Zukunftsvisionen gesucht: Thomas Schwebel im Tonspion-Gespräch

TONSPION spricht in der Interview-Reihe "Zukunftsvisionen gesucht" mit den Köpfen der Musik- und Internetbranche - Musiker, Chefs von kleinen und großen Plattenfirmen, Consultants und Software-Entwickler - über Gegenwart und Zukunft der Musikbranche. Heute: Thomas Schwebel, Gitarrist der Fehlfarben.

Tonspion: Wie wird die Musikwirtschaft deiner Meinung nach in 20 Jahren aussehen?
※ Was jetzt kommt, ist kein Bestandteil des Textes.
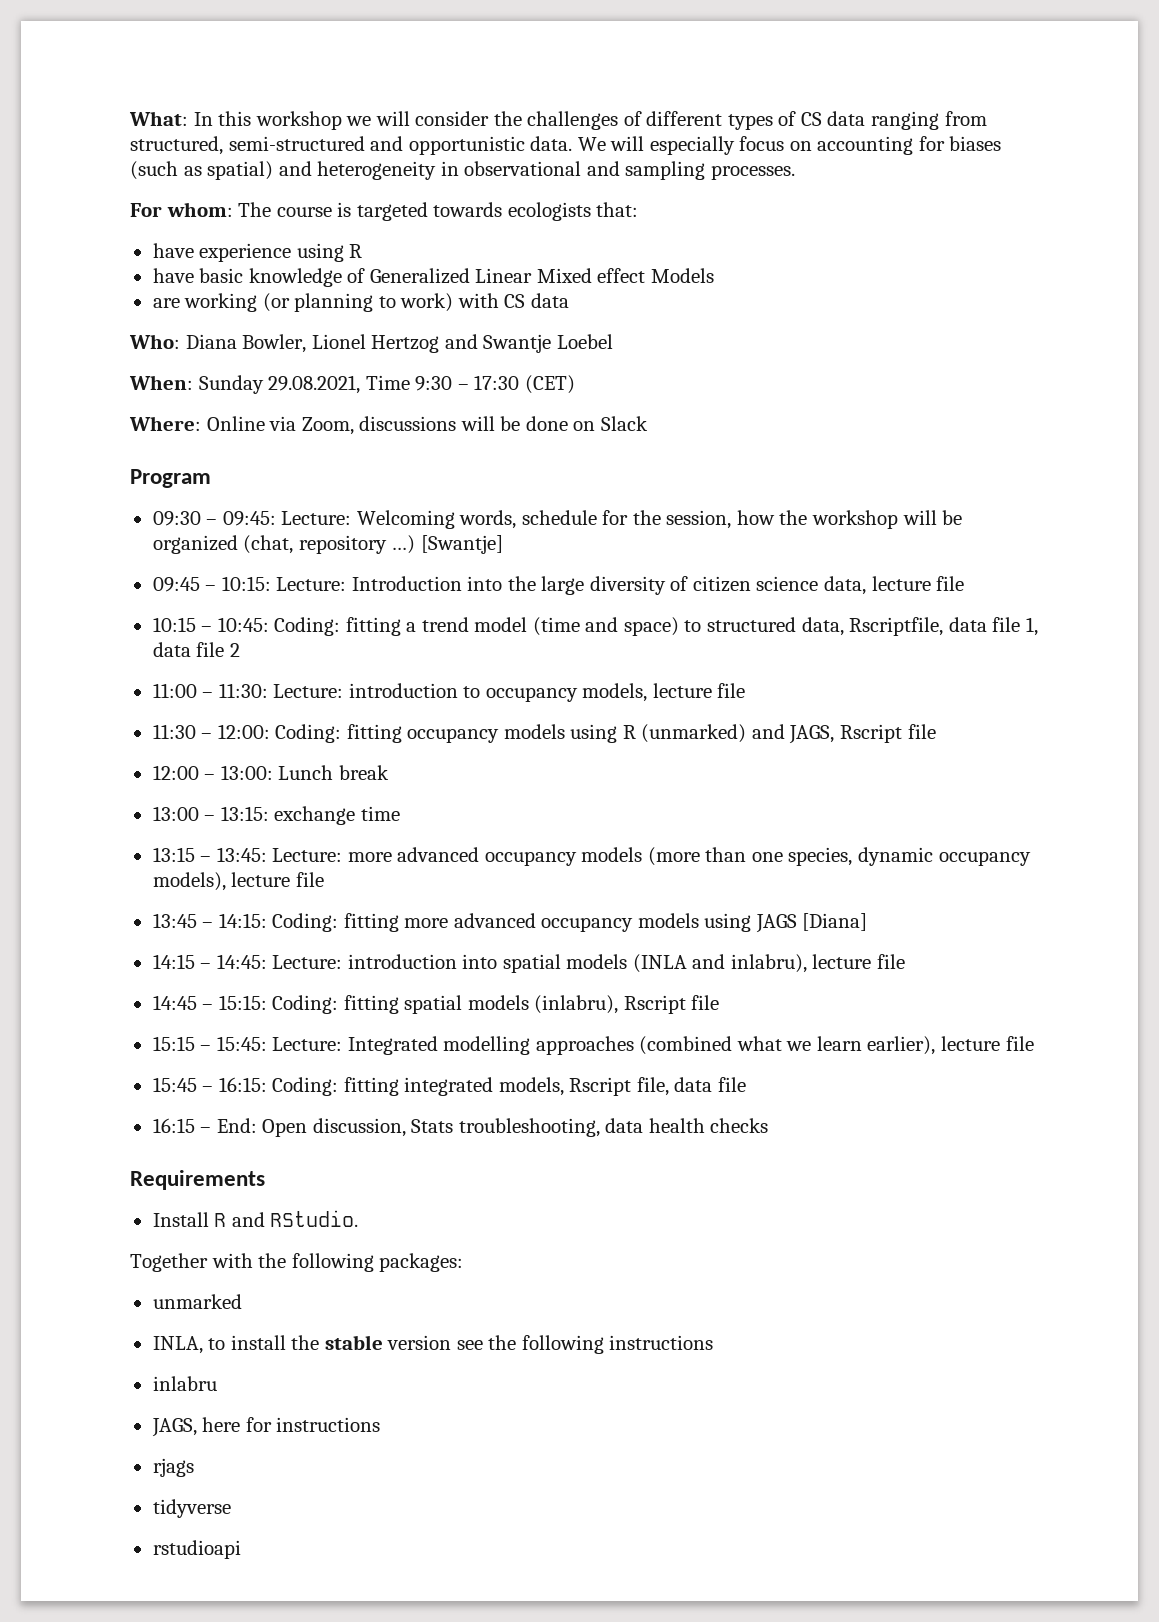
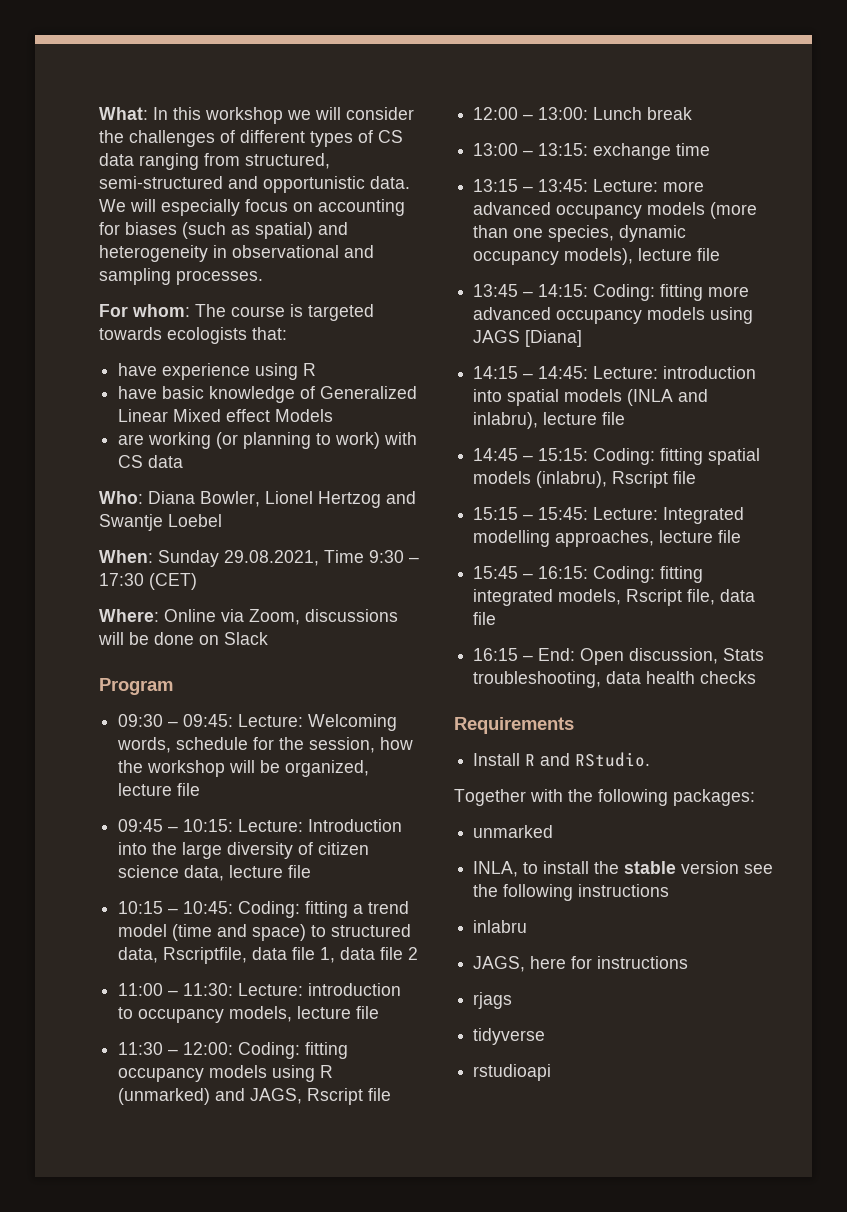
[152,535,503,554] organized (chat, repository …) [Swantje] -> [285,760,370,777] [118,783,201,796] organized, lecture file
[535,1036,936,1055] approaches (combined what we learn earlier), -> [555,530,655,547] approaches,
Thomas Schwebel: Ob es dann wirklich noch eine Musikwirtschaft geben wird? Vielleicht ist sie dann noch mehr in multinationalen Mischkonzernen aufgegangen und nur noch eine (kleine) Facette eines gigantischen Entertainment-Angebots, das hauptsächlich per TV bzw. online vertrieben wird.
Nebenher gibt es immer kleinere, immer spezialisiertere Firmen, die ihre Nischen, von denen ein Mainstream überhaupt nicht mehr beeinflußt wird, bedienen.

Tonspion: Wer ist schuld am jetzigen Zustand der Branche?

Schwebel: Tim Renner und Konsorten.
Nein, im Ernst: Die Plattenindustrie, die in Jahren eines hohlen
Goldrausches durch die Einführung eines überteuerten neuen Mediums (CD) es versäumt hat, auf breiter Basis eine Identität zu schaffen, die sie Krisen überstehen läßt. Das heißt, die Beliebigkeit, die Musik hat, den geringen Stellenwert, der die Leute dazu bringt, sich der Musik umsonst zu bedienen, hat sich die Industrie selbst zuzuschreiben: Durch das Vollscheißen der Märkte mit minderwertigem Produkt.

Tonspion: Welchen Einfluss haben MP3s und CD-Brennerei deiner Meinung nach ganz konkret auf dich als Musiker?

Schwebel: Das ist mit ein Grund, dass weniger Platten gekauft werden, ergo ein Grund, daß ich für die gleiche oder sogar mehr Leistung weniger Geld bekomme.
So einfach is es.

Tonspion: Was findest du am interessantesten am jetzigen Aufbruch der Musikwelt ins Netz?

Alles das, was zum Nachteil ist, kann auch ein Vorteil sein: Freiheit, Anarchie, Preissenkung. Super.

Tonspion: Worin siehst du die größte Gefahr?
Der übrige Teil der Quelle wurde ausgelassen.